### PASSAGE PROVIDED
———
The background to all this is, as ever, continued overcapacity in the meat processing industry. In recent years the industry has been hamstrung by a stock shortage. As processors competed for dwindling numbers of beasts to put through their plants producers ramped up prices and processor profitability suffered.

The effects were plain to see. Fortex went belly-up in 1994. In 1998 Affco posted a $73 million loss.

Even when the processors have been in the black it hasn't been by much. Last year Affco made $6.5 million, on total assets of $226 million.

In this situation nobody, clearly, is keen to build more plants. So when PPCS was looking for ways to expand, it set its sights on Richmond.

The rationale was fairly clear. Because of milder weather and more abundant grass growth the North Island processing season is about two months longer than in the South Island, so North Island operators get to export more.

Of the four other major processors, Alliance is, like PPCS, a co-operative and so immune to takeover. Anzco is a private company. Affco, as noted, suffers from profitability problems.

That leaves Richmond, whose shares are quoted on the secondary Unlisted Securities Market. With sales this year likely to top $1 billion it has overtaken PPCS and Affco.

PPCS' first chop at a shareholding was in 1997 when it tried to buy the Meat Board's 33% stake. The genteel farmers of Hawke's Bay objected and the stake went to Maori investment company HKM Nominees.

Not to be denied, PPCS turned up as an indirect holder in February last year when it bought a one-third stake in HKM and declared it wanted a controlling 51% Richmond stake.

The resistance was organised by former director James Aitken and fellow farmers Tom Crosse and John Cullwick. They set up a purpose-built vehicle, Richhold, which offered to swap its shares for Richmond shares to form an anti-PPCS voting block.

Richmond's independent directors were curiously apathetic. Despite outnumbering HKM's directors two to one they rejected the Richhold offer and displayed an apparent unwillingness to pursue Richhold's claims that the PPCS shareholding breached the company's constitutional rules.

Richhold eventually got Richmond chairman Bob Croker and deputy chairman Michael Morris to look into the constitutional angle.

In the meantime the $12 million takeover of Waitotara Meats weakened PPCS' position, diluting its holding to 25%. It promptly began to buy on market, lifting its holding to 36%.

Its strategy came to grief in June when Messrs Croker and Morris reported back.

Their legal advice, they said, was that PPCS had failed to give the notice required by the company's constitution that it was gaining an interest in both the original block of shares and the subsequent on-market buys.

They ruled the shares "defaulter securities" and gave PPCS a month to sell.
———
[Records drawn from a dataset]
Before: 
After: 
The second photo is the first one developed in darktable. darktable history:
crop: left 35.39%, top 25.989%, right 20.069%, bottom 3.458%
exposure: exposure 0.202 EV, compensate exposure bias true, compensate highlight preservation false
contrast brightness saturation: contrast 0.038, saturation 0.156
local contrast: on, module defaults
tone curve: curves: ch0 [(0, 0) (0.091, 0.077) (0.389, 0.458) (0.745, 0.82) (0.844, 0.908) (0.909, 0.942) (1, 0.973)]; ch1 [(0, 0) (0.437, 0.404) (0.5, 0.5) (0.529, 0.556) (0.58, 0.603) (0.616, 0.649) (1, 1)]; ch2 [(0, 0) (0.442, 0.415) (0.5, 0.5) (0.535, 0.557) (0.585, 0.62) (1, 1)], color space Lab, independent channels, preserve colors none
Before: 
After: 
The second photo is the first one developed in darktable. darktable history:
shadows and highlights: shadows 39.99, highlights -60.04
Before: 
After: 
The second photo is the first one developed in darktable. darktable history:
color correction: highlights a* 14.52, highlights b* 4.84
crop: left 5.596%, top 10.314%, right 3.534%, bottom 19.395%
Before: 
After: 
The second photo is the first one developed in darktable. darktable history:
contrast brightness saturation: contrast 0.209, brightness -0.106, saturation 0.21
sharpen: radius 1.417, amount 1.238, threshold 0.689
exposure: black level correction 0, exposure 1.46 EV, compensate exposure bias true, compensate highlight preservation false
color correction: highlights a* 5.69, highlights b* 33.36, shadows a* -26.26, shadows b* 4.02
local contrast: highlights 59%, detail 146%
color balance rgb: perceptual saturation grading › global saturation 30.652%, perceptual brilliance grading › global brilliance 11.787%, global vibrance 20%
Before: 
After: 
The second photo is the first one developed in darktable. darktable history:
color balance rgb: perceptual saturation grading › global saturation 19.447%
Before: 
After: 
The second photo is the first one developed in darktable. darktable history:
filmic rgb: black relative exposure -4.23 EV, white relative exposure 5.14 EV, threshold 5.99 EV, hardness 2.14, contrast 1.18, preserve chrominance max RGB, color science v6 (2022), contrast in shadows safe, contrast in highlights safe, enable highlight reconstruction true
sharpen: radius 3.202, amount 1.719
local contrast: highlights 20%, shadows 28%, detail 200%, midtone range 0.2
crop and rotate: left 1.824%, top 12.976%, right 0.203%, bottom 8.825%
———
### REQUIRED TASKS
1. According to the passage on the meat processing industry, what loss did Affco post in 1998?
2. Set down everything in the meat processing passage from "PPCS' first chop" down to "anti-PPCS voting block.".

### RESULTS FOR THE EXERCISE
1. Affco posted a $73 million loss in 1998.

2.
PPCS' first chop at a shareholding was in 1997 when it tried to buy the Meat Board's 33% stake. The genteel farmers of Hawke's Bay objected and the stake went to Maori investment company HKM Nominees.

Not to be denied, PPCS turned up as an indirect holder in February last year when it bought a one-third stake in HKM and declared it wanted a controlling 51% Richmond stake.

The resistance was organised by former director James Aitken and fellow farmers Tom Crosse and John Cullwick. They set up a purpose-built vehicle, Richhold, which offered to swap its shares for Richmond shares to form an anti-PPCS voting block.